The Australian Taxation Office (ATO) has announced it is collecting, “bulk records from Australian cryptocurrency designated service providers (DSPs) as part of a data matching program to ensure people trading in cryptocurrency are paying the right amount of tax.”
Data pertaining to the sale and purchase of cryptocurrency, “will be collected under notice from the DSPs on an ongoing basis,” said Deputy Commissioner, Will Day.
An estimated 500,000 to one million Australians believed to be trading cryptocurrencies may be affected.
ATO is also concerned about other malfeasance :
“Cryptocurrency and blockchain technology is seen as an enabler of existing risks for the ATO. Cryptocurrency has been used to move funds within the black economy, hide money offshore, and is sometimes linked to risks with unexplained wealth and undeclared taxable capital gains.”

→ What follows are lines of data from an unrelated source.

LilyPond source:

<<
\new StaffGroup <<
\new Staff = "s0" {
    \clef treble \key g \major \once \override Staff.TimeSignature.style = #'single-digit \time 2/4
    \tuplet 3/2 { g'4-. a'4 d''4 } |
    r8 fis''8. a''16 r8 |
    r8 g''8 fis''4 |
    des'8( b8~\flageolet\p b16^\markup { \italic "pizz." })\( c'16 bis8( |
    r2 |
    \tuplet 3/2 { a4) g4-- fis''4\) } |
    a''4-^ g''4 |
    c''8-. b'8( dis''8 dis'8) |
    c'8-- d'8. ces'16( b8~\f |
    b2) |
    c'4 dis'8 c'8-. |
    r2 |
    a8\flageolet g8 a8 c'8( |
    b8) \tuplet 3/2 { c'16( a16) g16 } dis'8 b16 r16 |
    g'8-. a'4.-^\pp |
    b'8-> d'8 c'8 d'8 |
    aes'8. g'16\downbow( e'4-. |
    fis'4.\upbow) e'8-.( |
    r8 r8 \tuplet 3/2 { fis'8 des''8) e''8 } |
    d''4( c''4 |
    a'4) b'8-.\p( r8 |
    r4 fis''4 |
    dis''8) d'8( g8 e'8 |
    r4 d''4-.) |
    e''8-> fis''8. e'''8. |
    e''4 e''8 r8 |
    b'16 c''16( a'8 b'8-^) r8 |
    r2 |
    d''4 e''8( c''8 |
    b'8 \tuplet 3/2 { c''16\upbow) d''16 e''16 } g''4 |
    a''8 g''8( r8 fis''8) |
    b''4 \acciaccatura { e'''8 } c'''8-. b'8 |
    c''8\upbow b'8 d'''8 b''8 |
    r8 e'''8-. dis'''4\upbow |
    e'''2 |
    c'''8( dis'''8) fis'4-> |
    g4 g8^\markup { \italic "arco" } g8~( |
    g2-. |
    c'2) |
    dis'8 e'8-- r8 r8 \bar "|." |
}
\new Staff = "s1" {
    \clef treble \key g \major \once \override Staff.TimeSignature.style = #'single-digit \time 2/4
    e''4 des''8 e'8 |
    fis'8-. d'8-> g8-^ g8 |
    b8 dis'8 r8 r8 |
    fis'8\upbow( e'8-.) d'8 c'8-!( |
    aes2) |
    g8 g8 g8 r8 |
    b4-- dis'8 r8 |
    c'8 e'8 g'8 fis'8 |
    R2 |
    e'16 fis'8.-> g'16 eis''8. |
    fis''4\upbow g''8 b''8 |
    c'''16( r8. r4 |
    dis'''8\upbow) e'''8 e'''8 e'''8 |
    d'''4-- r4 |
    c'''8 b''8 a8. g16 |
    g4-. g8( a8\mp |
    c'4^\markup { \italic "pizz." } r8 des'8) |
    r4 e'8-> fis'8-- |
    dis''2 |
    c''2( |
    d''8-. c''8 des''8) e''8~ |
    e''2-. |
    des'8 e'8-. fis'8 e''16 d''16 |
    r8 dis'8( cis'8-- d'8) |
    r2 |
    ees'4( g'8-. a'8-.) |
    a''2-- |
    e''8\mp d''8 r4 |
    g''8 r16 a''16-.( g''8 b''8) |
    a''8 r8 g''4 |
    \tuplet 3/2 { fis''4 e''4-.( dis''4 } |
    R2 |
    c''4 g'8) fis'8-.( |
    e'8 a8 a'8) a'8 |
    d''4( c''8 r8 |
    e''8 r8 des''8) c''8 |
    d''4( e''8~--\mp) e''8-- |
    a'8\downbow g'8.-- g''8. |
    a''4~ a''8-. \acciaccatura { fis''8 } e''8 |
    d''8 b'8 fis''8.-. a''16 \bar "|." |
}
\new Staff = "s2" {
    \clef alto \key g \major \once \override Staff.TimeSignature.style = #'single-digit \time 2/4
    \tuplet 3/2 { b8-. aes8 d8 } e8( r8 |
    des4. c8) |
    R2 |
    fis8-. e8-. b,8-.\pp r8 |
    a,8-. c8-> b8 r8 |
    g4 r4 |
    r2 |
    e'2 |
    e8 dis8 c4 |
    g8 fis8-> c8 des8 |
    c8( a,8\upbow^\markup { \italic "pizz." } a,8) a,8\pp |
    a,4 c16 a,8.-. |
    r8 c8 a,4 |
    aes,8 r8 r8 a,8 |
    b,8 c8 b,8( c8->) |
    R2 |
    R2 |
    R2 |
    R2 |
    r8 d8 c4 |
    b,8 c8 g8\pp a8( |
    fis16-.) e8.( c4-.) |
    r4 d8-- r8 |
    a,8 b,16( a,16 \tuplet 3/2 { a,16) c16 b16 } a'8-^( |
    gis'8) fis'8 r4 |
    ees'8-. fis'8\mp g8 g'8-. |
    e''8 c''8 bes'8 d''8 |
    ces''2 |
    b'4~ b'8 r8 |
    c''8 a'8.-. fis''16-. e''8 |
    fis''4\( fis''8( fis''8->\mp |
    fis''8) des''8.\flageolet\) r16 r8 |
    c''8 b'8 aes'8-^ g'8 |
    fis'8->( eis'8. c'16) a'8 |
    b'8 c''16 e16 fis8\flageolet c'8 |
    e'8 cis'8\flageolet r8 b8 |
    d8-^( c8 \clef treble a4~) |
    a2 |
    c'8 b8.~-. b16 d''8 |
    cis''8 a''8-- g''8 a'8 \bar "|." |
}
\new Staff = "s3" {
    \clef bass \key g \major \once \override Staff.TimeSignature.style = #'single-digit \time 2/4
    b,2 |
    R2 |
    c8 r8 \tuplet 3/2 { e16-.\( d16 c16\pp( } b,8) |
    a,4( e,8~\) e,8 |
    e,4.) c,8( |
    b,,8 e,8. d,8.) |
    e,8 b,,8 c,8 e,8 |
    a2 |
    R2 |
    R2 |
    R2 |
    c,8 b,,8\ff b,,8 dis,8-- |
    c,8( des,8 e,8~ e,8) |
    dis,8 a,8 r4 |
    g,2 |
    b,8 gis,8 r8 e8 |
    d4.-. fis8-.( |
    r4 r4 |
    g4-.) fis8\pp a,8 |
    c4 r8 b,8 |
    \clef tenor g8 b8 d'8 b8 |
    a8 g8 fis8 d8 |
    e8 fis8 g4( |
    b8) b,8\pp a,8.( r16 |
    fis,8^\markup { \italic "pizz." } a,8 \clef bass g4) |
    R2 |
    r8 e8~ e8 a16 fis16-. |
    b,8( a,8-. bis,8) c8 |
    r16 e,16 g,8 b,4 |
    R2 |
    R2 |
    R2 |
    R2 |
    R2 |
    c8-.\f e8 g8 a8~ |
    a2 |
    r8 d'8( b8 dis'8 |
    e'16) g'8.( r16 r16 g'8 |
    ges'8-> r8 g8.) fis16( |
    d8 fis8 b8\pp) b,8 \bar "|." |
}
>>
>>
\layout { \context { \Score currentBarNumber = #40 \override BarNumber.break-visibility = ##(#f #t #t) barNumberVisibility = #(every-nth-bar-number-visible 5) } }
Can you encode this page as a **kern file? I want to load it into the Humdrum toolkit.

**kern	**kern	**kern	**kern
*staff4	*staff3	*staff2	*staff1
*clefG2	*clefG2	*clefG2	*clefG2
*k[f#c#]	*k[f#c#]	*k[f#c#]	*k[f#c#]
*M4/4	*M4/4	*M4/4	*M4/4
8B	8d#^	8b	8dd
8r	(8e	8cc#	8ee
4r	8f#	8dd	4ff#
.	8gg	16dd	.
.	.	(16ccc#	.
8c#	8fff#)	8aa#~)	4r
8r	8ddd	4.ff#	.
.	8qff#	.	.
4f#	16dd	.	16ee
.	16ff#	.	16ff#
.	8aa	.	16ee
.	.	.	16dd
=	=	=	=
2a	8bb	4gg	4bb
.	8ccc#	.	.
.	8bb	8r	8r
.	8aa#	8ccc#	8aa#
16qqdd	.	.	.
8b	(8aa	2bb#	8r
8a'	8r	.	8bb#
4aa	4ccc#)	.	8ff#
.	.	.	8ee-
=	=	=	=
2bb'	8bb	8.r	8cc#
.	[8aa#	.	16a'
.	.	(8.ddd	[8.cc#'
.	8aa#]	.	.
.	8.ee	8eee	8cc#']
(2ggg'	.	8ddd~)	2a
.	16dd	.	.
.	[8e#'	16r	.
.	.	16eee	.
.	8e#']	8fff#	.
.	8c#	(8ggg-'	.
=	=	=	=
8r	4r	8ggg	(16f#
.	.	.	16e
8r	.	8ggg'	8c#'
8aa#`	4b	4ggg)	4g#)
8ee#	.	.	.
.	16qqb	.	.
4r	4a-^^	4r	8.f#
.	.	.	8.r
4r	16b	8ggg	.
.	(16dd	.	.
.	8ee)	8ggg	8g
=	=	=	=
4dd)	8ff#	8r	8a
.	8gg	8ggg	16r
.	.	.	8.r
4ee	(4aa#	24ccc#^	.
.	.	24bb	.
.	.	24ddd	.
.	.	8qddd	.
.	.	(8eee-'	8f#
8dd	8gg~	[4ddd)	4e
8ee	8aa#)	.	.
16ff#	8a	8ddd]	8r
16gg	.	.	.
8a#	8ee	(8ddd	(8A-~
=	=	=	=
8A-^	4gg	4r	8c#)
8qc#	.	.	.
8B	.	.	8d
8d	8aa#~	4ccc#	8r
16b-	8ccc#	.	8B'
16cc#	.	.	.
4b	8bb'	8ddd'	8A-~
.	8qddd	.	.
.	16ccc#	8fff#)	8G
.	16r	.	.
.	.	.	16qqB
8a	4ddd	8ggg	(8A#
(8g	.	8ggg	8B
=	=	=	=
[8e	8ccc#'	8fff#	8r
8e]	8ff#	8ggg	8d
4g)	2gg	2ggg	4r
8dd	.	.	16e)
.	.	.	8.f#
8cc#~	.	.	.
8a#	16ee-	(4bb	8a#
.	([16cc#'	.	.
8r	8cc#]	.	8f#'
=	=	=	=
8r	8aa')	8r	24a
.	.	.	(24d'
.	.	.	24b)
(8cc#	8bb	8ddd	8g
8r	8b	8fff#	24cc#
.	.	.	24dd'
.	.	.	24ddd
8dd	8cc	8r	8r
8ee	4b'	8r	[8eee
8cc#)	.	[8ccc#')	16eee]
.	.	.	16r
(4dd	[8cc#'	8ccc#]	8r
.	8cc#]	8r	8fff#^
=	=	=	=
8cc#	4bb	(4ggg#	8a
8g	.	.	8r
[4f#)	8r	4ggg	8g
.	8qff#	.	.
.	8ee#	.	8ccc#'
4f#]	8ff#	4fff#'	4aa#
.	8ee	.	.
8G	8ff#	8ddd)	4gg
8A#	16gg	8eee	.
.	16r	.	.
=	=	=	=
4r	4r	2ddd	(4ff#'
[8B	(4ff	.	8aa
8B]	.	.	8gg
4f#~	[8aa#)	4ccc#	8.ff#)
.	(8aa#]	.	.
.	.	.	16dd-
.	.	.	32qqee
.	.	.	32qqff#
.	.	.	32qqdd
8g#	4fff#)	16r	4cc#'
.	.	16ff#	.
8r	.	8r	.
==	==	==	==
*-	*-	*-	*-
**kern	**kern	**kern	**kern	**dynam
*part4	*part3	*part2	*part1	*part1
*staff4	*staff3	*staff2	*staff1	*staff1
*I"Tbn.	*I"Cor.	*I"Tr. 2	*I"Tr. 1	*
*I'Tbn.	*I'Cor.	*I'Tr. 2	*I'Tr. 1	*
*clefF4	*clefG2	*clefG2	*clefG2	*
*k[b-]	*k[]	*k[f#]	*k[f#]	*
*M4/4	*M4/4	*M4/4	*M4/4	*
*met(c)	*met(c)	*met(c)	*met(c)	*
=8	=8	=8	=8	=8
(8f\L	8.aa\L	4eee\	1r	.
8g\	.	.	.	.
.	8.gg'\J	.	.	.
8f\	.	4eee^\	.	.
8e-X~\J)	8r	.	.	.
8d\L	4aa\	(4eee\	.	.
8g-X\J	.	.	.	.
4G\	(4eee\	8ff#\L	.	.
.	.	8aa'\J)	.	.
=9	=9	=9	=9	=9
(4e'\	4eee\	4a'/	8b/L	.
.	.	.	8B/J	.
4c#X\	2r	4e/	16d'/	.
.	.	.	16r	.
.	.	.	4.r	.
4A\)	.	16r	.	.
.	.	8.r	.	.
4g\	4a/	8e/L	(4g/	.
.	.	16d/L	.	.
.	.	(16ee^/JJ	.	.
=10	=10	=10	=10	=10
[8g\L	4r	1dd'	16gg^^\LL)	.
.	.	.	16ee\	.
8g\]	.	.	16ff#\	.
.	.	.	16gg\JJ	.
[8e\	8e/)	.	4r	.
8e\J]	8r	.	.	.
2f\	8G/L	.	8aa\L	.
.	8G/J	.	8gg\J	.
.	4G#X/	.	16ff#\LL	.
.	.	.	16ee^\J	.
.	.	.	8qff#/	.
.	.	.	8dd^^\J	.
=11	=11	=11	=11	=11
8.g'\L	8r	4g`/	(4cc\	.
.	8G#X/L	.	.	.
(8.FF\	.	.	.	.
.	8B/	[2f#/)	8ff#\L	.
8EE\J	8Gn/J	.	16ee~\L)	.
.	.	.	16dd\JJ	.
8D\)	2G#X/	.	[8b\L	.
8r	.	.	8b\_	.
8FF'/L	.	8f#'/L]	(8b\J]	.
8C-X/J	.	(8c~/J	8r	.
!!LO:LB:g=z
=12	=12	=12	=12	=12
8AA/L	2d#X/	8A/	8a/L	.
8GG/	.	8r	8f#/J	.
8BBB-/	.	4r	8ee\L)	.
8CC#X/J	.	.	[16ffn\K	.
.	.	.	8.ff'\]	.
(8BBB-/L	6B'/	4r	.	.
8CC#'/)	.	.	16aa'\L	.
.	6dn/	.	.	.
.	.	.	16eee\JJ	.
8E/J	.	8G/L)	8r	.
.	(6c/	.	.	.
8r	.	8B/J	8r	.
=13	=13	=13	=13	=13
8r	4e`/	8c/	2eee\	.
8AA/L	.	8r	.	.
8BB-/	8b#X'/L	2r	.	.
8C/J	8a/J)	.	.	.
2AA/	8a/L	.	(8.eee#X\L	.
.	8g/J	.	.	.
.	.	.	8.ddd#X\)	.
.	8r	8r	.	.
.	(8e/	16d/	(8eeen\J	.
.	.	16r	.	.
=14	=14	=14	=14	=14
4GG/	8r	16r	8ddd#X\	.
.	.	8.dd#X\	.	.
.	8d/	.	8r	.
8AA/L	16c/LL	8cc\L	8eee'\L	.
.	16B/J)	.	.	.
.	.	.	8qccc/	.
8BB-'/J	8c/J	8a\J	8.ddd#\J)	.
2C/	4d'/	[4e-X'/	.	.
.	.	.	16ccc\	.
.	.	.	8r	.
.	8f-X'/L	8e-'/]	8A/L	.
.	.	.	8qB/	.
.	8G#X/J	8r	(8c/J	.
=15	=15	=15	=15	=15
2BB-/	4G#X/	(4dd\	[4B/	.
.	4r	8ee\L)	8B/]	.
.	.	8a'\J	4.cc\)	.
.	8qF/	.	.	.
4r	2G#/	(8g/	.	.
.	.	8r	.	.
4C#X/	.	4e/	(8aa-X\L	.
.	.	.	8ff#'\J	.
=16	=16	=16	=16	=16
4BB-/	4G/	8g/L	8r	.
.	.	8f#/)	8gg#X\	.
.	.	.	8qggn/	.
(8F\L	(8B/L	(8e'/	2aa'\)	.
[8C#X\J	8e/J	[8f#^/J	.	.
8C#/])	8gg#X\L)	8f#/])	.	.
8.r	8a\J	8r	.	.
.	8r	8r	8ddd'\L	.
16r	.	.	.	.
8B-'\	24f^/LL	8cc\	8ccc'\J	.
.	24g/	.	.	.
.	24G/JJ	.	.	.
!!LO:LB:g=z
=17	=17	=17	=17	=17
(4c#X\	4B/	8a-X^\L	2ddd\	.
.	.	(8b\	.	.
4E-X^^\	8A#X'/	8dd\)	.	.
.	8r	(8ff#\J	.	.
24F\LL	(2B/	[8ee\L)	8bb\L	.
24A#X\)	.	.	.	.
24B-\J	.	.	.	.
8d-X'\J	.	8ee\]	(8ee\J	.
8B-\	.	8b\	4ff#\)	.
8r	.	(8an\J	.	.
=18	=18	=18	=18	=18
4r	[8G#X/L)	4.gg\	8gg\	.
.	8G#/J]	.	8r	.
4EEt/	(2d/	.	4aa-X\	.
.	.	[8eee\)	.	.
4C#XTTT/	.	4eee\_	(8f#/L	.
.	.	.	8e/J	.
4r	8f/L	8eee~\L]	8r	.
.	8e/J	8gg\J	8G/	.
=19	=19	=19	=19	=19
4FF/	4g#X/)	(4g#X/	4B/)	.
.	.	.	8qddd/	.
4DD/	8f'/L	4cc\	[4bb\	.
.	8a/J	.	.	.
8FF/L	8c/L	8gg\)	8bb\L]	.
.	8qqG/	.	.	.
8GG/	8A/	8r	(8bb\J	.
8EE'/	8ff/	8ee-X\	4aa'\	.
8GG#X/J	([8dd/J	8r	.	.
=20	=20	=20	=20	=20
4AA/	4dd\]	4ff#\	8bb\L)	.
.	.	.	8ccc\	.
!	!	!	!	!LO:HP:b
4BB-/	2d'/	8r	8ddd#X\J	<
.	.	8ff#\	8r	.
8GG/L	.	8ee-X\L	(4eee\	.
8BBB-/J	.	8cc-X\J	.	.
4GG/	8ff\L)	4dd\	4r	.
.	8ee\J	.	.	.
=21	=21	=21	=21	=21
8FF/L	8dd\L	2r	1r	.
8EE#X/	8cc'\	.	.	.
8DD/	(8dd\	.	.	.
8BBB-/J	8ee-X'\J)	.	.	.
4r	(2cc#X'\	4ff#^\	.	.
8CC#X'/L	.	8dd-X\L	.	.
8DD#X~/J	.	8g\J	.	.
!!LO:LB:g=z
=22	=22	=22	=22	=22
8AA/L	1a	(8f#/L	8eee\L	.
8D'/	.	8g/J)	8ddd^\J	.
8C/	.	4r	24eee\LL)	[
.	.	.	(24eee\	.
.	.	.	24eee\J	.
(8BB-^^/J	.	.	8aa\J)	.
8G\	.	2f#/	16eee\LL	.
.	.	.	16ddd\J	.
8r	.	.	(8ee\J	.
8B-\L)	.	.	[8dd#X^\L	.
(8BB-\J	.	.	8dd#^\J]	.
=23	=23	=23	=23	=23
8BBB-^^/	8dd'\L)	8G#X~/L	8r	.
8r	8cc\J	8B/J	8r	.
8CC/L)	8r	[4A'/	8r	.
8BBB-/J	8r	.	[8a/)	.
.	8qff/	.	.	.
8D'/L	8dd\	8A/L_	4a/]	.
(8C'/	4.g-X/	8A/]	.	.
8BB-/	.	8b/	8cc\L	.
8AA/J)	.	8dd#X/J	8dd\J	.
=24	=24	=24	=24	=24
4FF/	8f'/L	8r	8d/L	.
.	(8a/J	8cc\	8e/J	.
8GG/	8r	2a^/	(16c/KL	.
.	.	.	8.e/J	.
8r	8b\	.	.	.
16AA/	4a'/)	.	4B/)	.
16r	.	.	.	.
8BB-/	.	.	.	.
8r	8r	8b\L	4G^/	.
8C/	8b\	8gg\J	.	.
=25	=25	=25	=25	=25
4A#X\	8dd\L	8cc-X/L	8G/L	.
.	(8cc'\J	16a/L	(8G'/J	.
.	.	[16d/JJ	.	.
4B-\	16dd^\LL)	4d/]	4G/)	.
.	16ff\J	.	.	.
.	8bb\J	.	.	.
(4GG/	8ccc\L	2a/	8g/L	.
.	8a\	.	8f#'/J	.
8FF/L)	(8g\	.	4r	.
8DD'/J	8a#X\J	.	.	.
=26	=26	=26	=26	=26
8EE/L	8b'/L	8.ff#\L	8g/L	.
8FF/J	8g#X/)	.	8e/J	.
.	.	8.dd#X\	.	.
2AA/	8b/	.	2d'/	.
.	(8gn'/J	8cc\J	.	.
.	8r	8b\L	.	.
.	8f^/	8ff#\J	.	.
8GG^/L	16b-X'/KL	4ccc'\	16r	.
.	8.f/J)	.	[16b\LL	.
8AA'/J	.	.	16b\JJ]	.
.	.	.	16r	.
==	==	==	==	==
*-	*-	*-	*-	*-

People responsible for them have a number of ways to rectify reporting discrepancies:
“Following the data matching exercise people may be contacted by the ATO and given the opportunity to verify the information collected, before any compliance action is undertaken. People will be given at least 28 days to clarify any information that has been obtained from the data provider.”
“Where people find that they have made an error or omission in their tax return they should contact the ATO as soon as possible. Penalties may be significantly reduced in circumstances where we are contacted prior to an audit.”